Omg!! Yea I’m sitting a 2k at the mo but had been told it needed that on welding/ patching of the body alone. Was lucky it was a galv chassis already and bulkhead is just needing the foot wells done so I’ll just patch them. Been getting the parts from Yrm metals. Great stuff and good value. Most of there stuff is galv so figure I’m just taking my time. No advert for them but they have been really good about checking orders and advising of changes. Saved me about £200 so far.

Good to know about the sealant paint results will have another look and see if I can save some pennies.
 
Omg!! Yea I’m sitting a 2k at the mo but had been told it needed that on welding/ patching of the body alone. Was lucky it was a galv chassis already and bulkhead is just needing the foot wells done so I’ll just patch them. Been getting the parts from Yrm metals. Great stuff and good value. Most of there stuff is galv so figure I’m just taking my time. No advert for them but they have been really good about checking orders and advising of changes. Saved me about £200 so far.

Good to know about the sealant paint results will have another look and see if
I can save some pennies.

YRM are only 5-6 miles from my house. I pop in as and when I can. They are very friendly and will quite happily give advise as and when they can.

If you are removing the bulkhead to do the welding, I would advise you look for a recon galv unit. I paid £850 for mine. Some people will pay around £400-500 for a bulkhead that needs foot wells repairing, so if that’s all yours needs, it may work out very well for you.

I will let you know if my paint reacts with the stixall. Hopefully I will get some paint applied today, if not, it won’t be until next week as I’m working the next 4 days.
 
YRM are only 5-6 miles from my house. I pop in as and when I can. They are very friendly and will quite happily give advise as and when they can.

If you are removing the bulkhead to do the welding, I would advise you look for a recon galv unit. I paid £850 for mine. Some people will pay around £400-500 for a bulkhead that needs foot wells repairing, so if that’s all yours needs, it may work out very well for you.

I will let you know if my paint reacts with the stixall. Hopefully I will get some paint applied today, if not, it won’t be until next week as I’m working the next 4 days.
They are great. Will use them again but bit far for me just to pop in.
Not sure I’ll be doing the bulk head just now. Might look at it in a year or so.
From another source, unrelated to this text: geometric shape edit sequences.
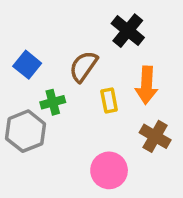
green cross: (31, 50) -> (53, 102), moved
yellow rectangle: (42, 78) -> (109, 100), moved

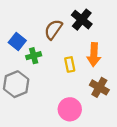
brown semicircle: (83, 66) -> (53, 29), moved
green cross: (53, 102) -> (34, 56), moved

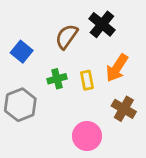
orange arrow: (94, 55) -> (117, 68), turned 30
green cross: (34, 56) -> (57, 79), moved

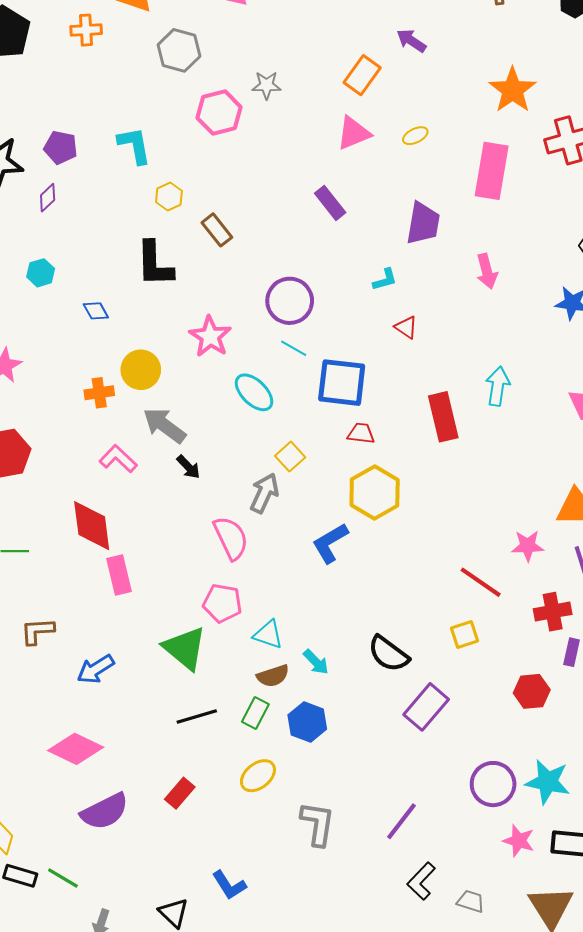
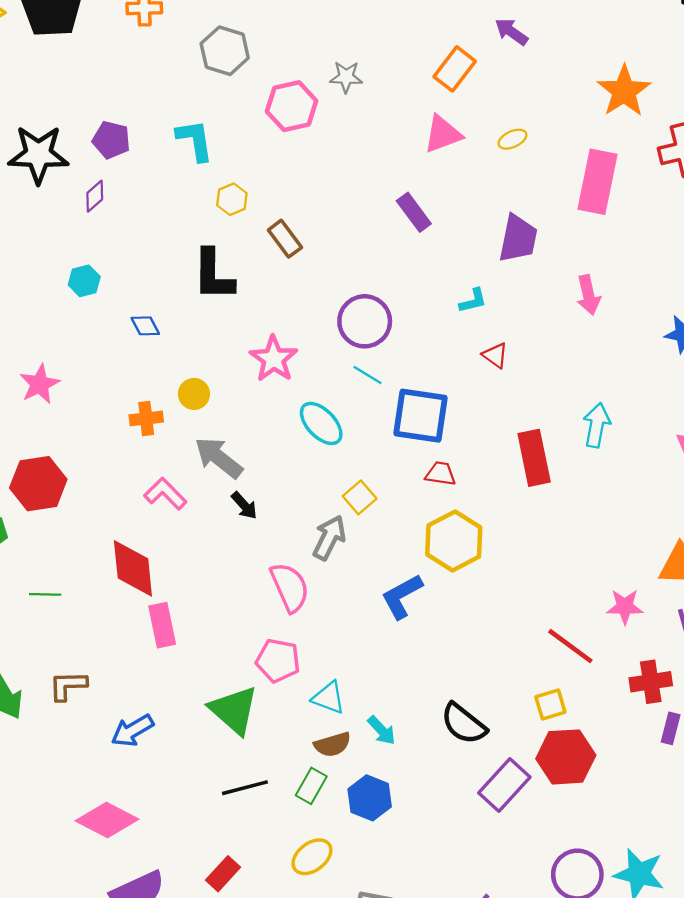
gray hexagon: (179, 50) -> (225, 51), moved
yellow circle: (141, 370) -> (194, 394), size x0.7
red hexagon: (532, 691) -> (566, 757), moved, size x1.4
Just going to patch the footwells in situ just now.

How’s yours coming along? Managed to get some paint on?

Got all my parts painted, finally!! And started laying up everything in the rear. So nice to have parts going back on the car!!! Mid x member in, body mountings, new rear seat brackets (had just been bodged previously).
 
They are great. Will use them again but bit far for me just to pop in.
Not sure I’ll be doing the bulk head just now. Might look at it in a year or so. Just going to patch the footwells in situ just now.

How’s yours coming along? Managed to get some paint on?

Got all my parts painted, finally!! And started laying up everything in the rear. So nice to have parts going back on the car!!! Mid x member in, body mountings, new rear seat brackets (had just been bodged previously).

All of the body panels are painted, but I need to go over the inside edge of the roof as I’m not happy with it, and redo the rear tub, so I still have some bits to be getting on with.

Hopefully it will be back on the road in 2018, but unless the chassis turns up in the next few weeks, that’s unlikely.